On the other hand, “It is still far from clear to me how these merged entities will make lots of money, online ad rates being what they are,” notes Edmonds. “Given what the stock price has done, Wall Street has doubts too; but Ms. Huffington has an abundance of ideas and ambitions, and I wouldn’t necessarily bet against her.”
One idea that has drawn journalistic fire is the lack of compensation for Huff Post bloggers. Dan Gillmor, director of the Knight Center for Digital Media Entrepreneurship at Arizona State, is leading professional efforts to “create a culture of innovation and risk-taking in journalism.” He thinks that the Huff Post model of not paying for content needs to change. A strong supporter of citizen-media efforts, he believes that the site should pay bloggers for their content. The Huff Post model may not provide a solution for journalists; however, others see a very different model being promoted.

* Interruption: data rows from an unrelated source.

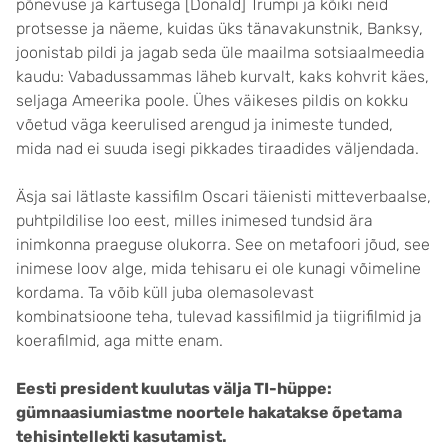
põnevuse ja kartusega [Donald] Trumpi ja kõiki neid
protsesse ja näeme, kuidas üks tänavakunstnik, Banksy,
joonistab pildi ja jagab seda üle maailma sotsiaalmeedia
kaudu: Vabadussammas läheb kurvalt, kaks kohvrit käes,
seljaga Ameerika poole. Ühes väikeses pildis on kokku
võetud väga keerulised arengud ja inimeste tunded,
mida nad ei suuda isegi pikkades tiraadides väljendada.
Äsja sai lätlaste kassifilm Oscari täienisti mitteverbaalse,
puhtpildilise loo eest, milles inimesed tundsid ära
inimkonna praeguse olukorra. See on metafoori jõud, see
inimese loov alge, mida tehisaru ei ole kunagi võimeline
kordama. Ta võib küll juba olemasolevast
kombinatsioone teha, tulevad kassifilmid ja tiigrifilmid ja
koerafilmid, aga mitte enam.
Eesti president kuulutas välja TI-hüppe:
gümnaasiumiastme noortele hakatakse õpetama
tehisintellekti kasutamist.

“I used to count myself among those who thought Huffington would eventually need to start compensating writers beyond the ones on her 200-person staff,” notes Forbes magazine’s Jeff Bercovici. However, he now believes this isn’t inevitable or perhaps even necessary for the site’s future success. “If Huffpo’s volunteer bloggers were responsible for a significant amount of the site’s traffic, they’d have the leverage to force a change in its model. But they aren’t, so they don’t.” Bercovici contends that aggregation is key to Huff Post’s success and an open door to bloggers that allows them to get the exposure they would need to get “paying gigs elsewhere.” Huff Post’s success is less an issue of content that in employing “aggressive search engine optimization techniques” to attract readers to their aggregated content as well as giving readers “hyperactive comment boards” to involve readers in the conversations over daily events.
Whatever business model it assumes, it doesn’t seem to have a problem building its audience. According to comScore data just released, the number of unique U.S. visitors in January was gauged at 28 million, up from 24.5 million in December. In December, the site accounted for 439 million page views, which rose to nearly 500 million in January.